I talked to Hassan from the Wayne State SSA later in the day after going to Church and he told me that when his group tried Send an Atheist to Church, it didn't work. I think the trick is just knowing your campus and executing events based on its culture and nuances.

- Atheists are very reluctant to go to church. This seems like an obvious point, but I think that if I could go back in time, I would have made sure I had a solid base of people to were definitely willing to go to church before arranging the event. I was really worried that we wouldn't have enough people when Sunday came. It turned out fine in the end, but I think I should have taken this fact more into account.

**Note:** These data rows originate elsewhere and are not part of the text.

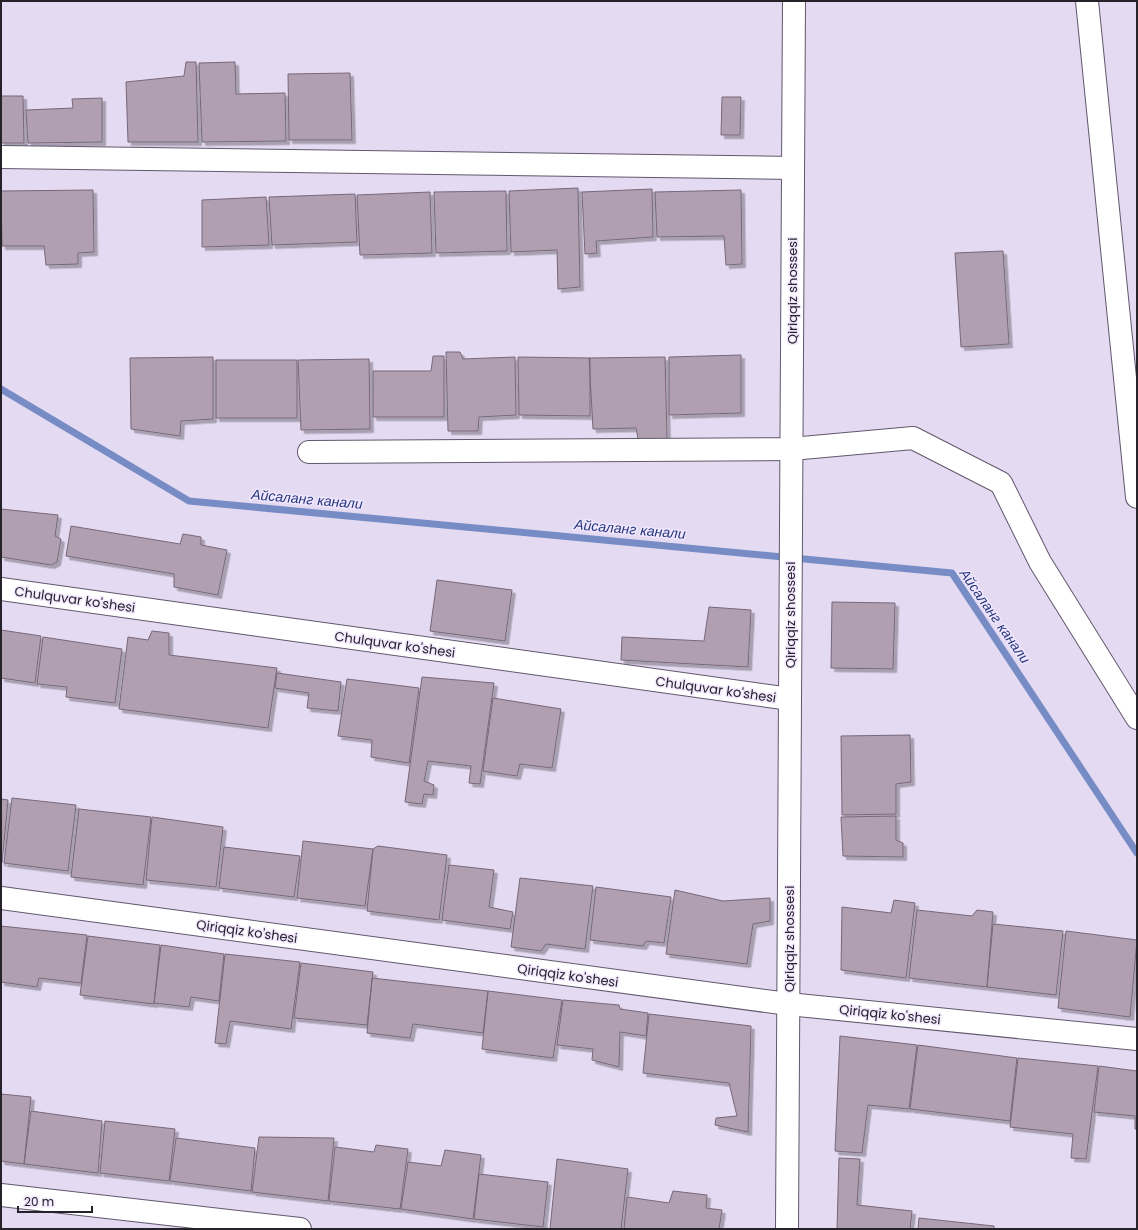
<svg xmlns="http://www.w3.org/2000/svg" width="1138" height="1230" font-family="Poppins,sans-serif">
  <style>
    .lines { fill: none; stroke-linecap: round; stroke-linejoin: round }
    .stream { stroke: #778cc5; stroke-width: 7 }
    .building { fill: #b09fb1; stroke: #786779; filter: url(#shadow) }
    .minor-casing { stroke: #61586c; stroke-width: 24 }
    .secondary-casing { stroke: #61586c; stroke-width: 24 }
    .minor { stroke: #fff; stroke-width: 22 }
    .secondary { stroke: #fff; stroke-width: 22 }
    .labels { text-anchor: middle; stroke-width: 3; stroke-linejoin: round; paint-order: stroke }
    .street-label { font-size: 13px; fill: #26222a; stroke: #f1e7fe }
    .water-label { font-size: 14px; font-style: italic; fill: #24377c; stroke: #f1e7fe }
  </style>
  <defs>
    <filter id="shadow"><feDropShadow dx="3.5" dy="3.5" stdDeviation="0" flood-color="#0004"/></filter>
  </defs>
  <rect width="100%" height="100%" fill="#e4daf1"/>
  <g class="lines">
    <path class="stream" d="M1 389 189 501 952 573 1137 853"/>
  </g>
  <path class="building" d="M186 62H196L198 142H128L126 82 184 76Z
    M235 62 236 94 285 93 286 141 202 142 199 63Z
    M350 73 352 140H289L288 74Z
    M1 96H23L24 143H1Z
    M722 97H741L740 135H721Z
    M102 98V142L28 143 26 110 73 108 72 99Z
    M578 188 580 287 558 289 557 250 511 252 509 191Z
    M652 189 653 237 596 241 597 253 585 254 582 192Z
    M93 190 94 252 78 253V264L46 265 44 246H2L1 191Z
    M741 190 742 264 726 265 724 236 657 237 655 192Z
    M506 191 507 251 436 253 434 192Z
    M430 192 432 253 360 255 357 195Z
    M355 194 357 242 272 245 269 197Z
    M266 197 269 245 202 247V200Z
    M1003 251 1009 344 961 347 955 253Z
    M446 352H460L463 359 515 357 516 415 479 417 478 431H448Z
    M741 355V413L669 415V357Z
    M433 356H444V417H373V371H431Z
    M213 357V419L181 421 180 436 131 429 130 358Z
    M518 357 590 358V416L519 415Z
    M665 357 667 439H638L636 428 593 429 589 358Z
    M369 359 370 429 301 430 298 360Z
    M216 360H297V418H216Z
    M1 509 58 515 55 536 61 539 57 562 51 565 1 557Z
    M71 526 180 544 183 534 201 537V545L227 550 218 595 174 587V574L66 556Z
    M437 580 512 590 505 641 430 631Z
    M832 602 895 603 893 669 831 668Z
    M709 607 751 610 748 667 621 660 622 637 704 641Z
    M1 630 41 636 35 683 1 678Z
    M152 631 169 633V655L277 668 268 728 119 709 128 637 148 640Z
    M43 637 122 649 115 703 66 697 67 687 37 684Z
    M277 673 341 682 338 711 307 708 309 693 275 688Z
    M422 677 494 683 480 784 469 783 471 766 428 761 424 781 434 785 433 795 424 794 422 804 405 802Z
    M347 679 419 688 409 763 371 757 372 740 338 736Z
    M493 698 561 709 552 768 520 764 517 776 483 771Z
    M910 735 911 782 896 784V814L842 815 841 736Z
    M12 798 76 805 68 871 4 863Z
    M1 799 8 800 2 863 1 862Z
    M79 809 151 817 143 885 71 877Z
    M896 816V840L903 843V857L843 856 841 817Z
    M152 817 223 827 216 887 146 880Z
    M303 841 373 849 365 906 297 898Z
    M378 846 447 855 439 920 367 911 373 849Z
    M224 847 300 856 294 897 219 888Z
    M449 865 494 870 489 907 513 912 510 929 442 920Z
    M520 878 593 886 585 949 546 944 541 951 511 947Z
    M596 887 671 897 664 943 646 941 643 946 590 940Z
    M675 890 723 901 770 898V921L753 924 747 964 666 954Z
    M894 900 915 903 906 978 841 970 842 907 891 913Z
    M917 910 972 916 977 910 993 912 987 987 909 978Z
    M993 924 1063 931 1056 995 987 987Z
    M1 926 87 935 81 983 39 978 37 987 1 982Z
    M1066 931 1137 940 1130 1017 1058 1008Z
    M88 936 160 945 154 1004 80 995Z
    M161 945 224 954 219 1001 191 997 189 1007 154 1003Z
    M225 954 300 962 291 1029 230 1021 226 1044 215 1043Z
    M301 963 373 972 367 1025 294 1018Z
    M372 978 488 991 483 1033 413 1024 410 1038 367 1033Z
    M488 991 562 1000 553 1058 482 1049Z
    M563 1000 619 1005 620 1009 648 1013 646 1036 620 1032 619 1067 592 1060 593 1049 557 1045Z
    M649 1014 751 1026 748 1132 715 1125 716 1118 737 1116 729 1083 643 1073Z
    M840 1036 917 1045 909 1109 868 1105 862 1153 835 1151Z
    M918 1045 1017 1058 1010 1121 910 1109Z
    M1018 1058 1098 1066 1086 1159 1071 1158 1073 1134 1010 1127Z
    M1099 1066 1137 1071V1129H1135V1116L1094 1112Z
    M1 1094 31 1097 24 1164 1 1161Z
    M31 1111 102 1121 98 1173 24 1164Z
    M105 1121 175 1129 169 1181 100 1173Z
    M259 1137 334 1138 328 1201 252 1192Z
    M176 1138 255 1148 251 1191 170 1181Z
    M376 1145 408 1149 400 1209 329 1201 335 1147 374 1152Z
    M445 1150 481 1155 473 1219 401 1209 408 1162 441 1166Z
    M839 1158 860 1159 857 1205 912 1211 910 1229H837Z
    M557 1159 628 1169 621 1229H550Z
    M479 1174 548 1182 543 1227 474 1219Z
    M673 1191 707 1195 706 1208 722 1210 719 1229H624L627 1197 669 1203Z
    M919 1218 994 1226V1229H918Z"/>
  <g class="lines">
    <g class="minor-casing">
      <path id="minor" d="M1087 1 1137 497
        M1 157 793 168
        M309 452 791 449 913 438 1001 483 1040 562 1137 718
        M1 589 790 699
        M1 898 788 1004 1137 1039
        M1 1195 300 1229"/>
    </g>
    <g class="secondary-casing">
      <path id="secondary" d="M787 1229 794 1"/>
    </g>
    <use href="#minor" class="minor"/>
    <use href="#secondary" class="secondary"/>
  </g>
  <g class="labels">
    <g class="street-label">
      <text transform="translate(792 291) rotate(-90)" y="5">Qiriqqiz shossesi</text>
      <text transform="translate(75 599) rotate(8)" y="5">Chulquvar ko'shesi</text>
      <text transform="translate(790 615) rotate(-90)" y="5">Qiriqqiz shossesi</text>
      <text transform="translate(395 644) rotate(8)" y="5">Chulquvar ko'shesi</text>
      <text transform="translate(716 689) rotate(8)" y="5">Chulquvar ko'shesi</text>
      <text transform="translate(247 931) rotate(8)" y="5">Qiriqqiz ko'shesi</text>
      <text transform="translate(789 939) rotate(-90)" y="5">Qiriqqiz shossesi</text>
      <text transform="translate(568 975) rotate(8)" y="5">Qiriqqiz ko'shesi</text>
      <text transform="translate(890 1014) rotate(6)" y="5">Qiriqqiz ko'shesi</text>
    </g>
    <g class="water-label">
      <text transform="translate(307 499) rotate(5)" y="5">Айсаланг канали</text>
      <text transform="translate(630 529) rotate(5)" y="5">Айсаланг канали</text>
      <text transform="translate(995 616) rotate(55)" y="5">Айсаланг канали</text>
    </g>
  </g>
  <rect width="1138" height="1230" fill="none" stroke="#26222a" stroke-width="4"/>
  <path d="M18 1206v6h74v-6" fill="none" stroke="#26222a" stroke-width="2"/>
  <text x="24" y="1206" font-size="12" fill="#26222a" stroke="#f1e7fe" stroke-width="3" paint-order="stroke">20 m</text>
</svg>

- Tabling is not a passive activity. I can't say this enough. People often feel awkward about just coming up to your table and asking what your group/charity is about. Tablers can't be shy; they have to call people out and get the attention of passers by without being too obnoxious. To be honest, I think that next time, I'd like to organize a team of people to run this event in which the same people who tabled would be the ones going to church. I think it would have made more people feel connected to the event and to each other because they would have put a lot of work into it.

Another part of this event that was excellent was the Church we went to. Bethlehem United Church of Christ was very warm and welcomed us enthusiastically. I was given the opportunity to speak in front of the congregation about our fundraiser and they were all thoroughly amused. They even gave us free food and discussion afterwards. I hope that, if the need or opportunity arises, we get to work with them again.

That being said, it was a long week, but I am proud of the work we did. My only hope is that the rest of members, especially the new ones, feel the same.